Question

A stick of length 10 units rests against the floor and a wall of a room. If the stick begins to slide on the floor then the locus of its middle point is:
\[\left( \text{a} \right)\text{ }{{x}^{2}}+{{y}^{2}}=2.5\]
\[\left( \text{b} \right)\text{ }{{x}^{2}}+{{y}^{2}}=25\]
\[\left( \text{c} \right)\text{ }{{x}^{2}}+{{y}^{2}}=100\]
(d) None of these

Answer 1

Hint: To solve the above question, we will first find out what a locus is. Then we will consider the floor as the x-axis and wall as the y-axis. We will assume that the mid-point has coordinates h and k. Also, we will assume that the point at which stick touches the floor is \[A\left( {{x}_{1}},0 \right)\] and the point at which stick touches the wall is \[B\left( 0,{{y}_{1}} \right).\] Then we will develop the relation between \[{{x}_{1}}\] and h and \[{{y}_{1}}\] and k. After doing this, we will determine the locus by applying the Pythagoras theorem in the triangle formed due to the stick, wall, and the floor.

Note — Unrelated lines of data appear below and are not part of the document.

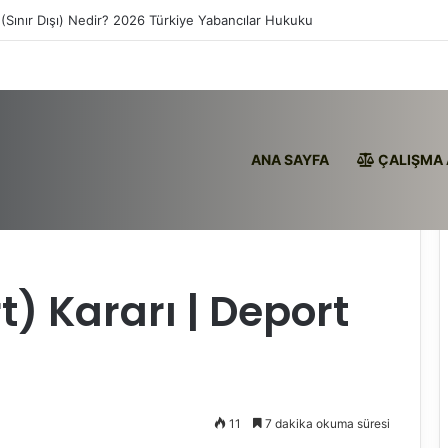
(Sınır Dışı) Nedir? 2026 Türkiye Yabancılar Hukuku
ANA SAYFA
ÇALIŞMA 
eport Kaldırma Rize
t) Kararı | Deport
11
7 dakika okuma süresi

Complete step-by-step solution -
Locus is the set of points that satisfy a certain property. Now, we have to determine the property of the midpoint of the stick when it starts sliding. Now we consider the floor as the x-axis and wall as the y-axis. The stick in the sliding position is drawn below.

Now AB is the stick that is sliding and P is its midpoint. As point A touches the floor, it has y – coordinate as 0. Similarly, point B touches the wall, it has x – coordinate as 0. Now, P is the midpoint of stick AB. By midpoint formula, if there are two points E (a, b) and F (c, d), then its midpoint will be given by,
\[M\left( \alpha ,\beta \right)=\left( \dfrac{a+b}{2},\dfrac{c+d}{2} \right)\]
Similarly, we can say that,
\[P\left( h,k \right)=\left( \dfrac{{{x}_{1}}+0}{2},\dfrac{0+{{y}_{1}}}{2} \right)\]
\[\Rightarrow h=\dfrac{{{x}_{1}}}{2}.....\left( i \right)\]
\[\Rightarrow k=\dfrac{{{y}_{1}}}{2}.....\left( ii \right)\]
Now, we will apply the Pythagoras theorem in the right-angled triangle AOB. According to Pythagoras theorem, we can say that if H is the hypotenuse, B is the base and P is the perpendicular, then,
\[{{H}^{2}}={{P}^{2}}+{{B}^{2}}\]
In our case, H = AB, P = OB and B = OA. Thus, we have,
\[{{\left( AB \right)}^{2}}={{\left( OB \right)}^{2}}+{{\left( OA \right)}^{2}}\]
\[\Rightarrow {{\left( 10 \right)}^{2}}={{y}_{1}}^{2}+{{x}_{1}}^{2}\]
\[\Rightarrow {{x}_{1}}^{2}+{{y}_{1}}^{2}=100.....\left( iii \right)\]
From (i) and (ii), we have,
\[h=\dfrac{{{x}_{1}}}{2}\]
\[\Rightarrow {{x}_{1}}=2h.....\left( iv \right)\]
\[k=\dfrac{{{y}_{1}}}{2}\]
\[\Rightarrow {{y}_{1}}=2k.....\left( v \right)\]
Now, we will put the values of \[{{x}_{1}}\] and \[{{y}_{1}}\] from (iv) and (v) to (iii). Thus, we will get,
\[\Rightarrow {{\left( 2h \right)}^{2}}+{{\left( 2k \right)}^{2}}=100\]
\[\Rightarrow 4{{h}^{2}}+4{{k}^{2}}=100\]
\[\Rightarrow 4\left( {{h}^{2}}+{{k}^{2}} \right)=100\]
\[\Rightarrow {{h}^{2}}+{{k}^{2}}=\dfrac{100}{4}\]
\[\Rightarrow {{h}^{2}}+{{k}^{2}}=25\]
On putting h = x and k = y, we will get,
\[\Rightarrow {{x}^{2}}+{{y}^{2}}=25\]
Hence, option (b) is the correct answer.

Note: Here, we have considered that the stick is present in two dimensions and as its slides, only x and y coordinates of the midpoint of the stick vary and z coordinate remains constant. Also, the locus obtained is a circle but the actual locus will only be the arc of the circle in the first quadrant.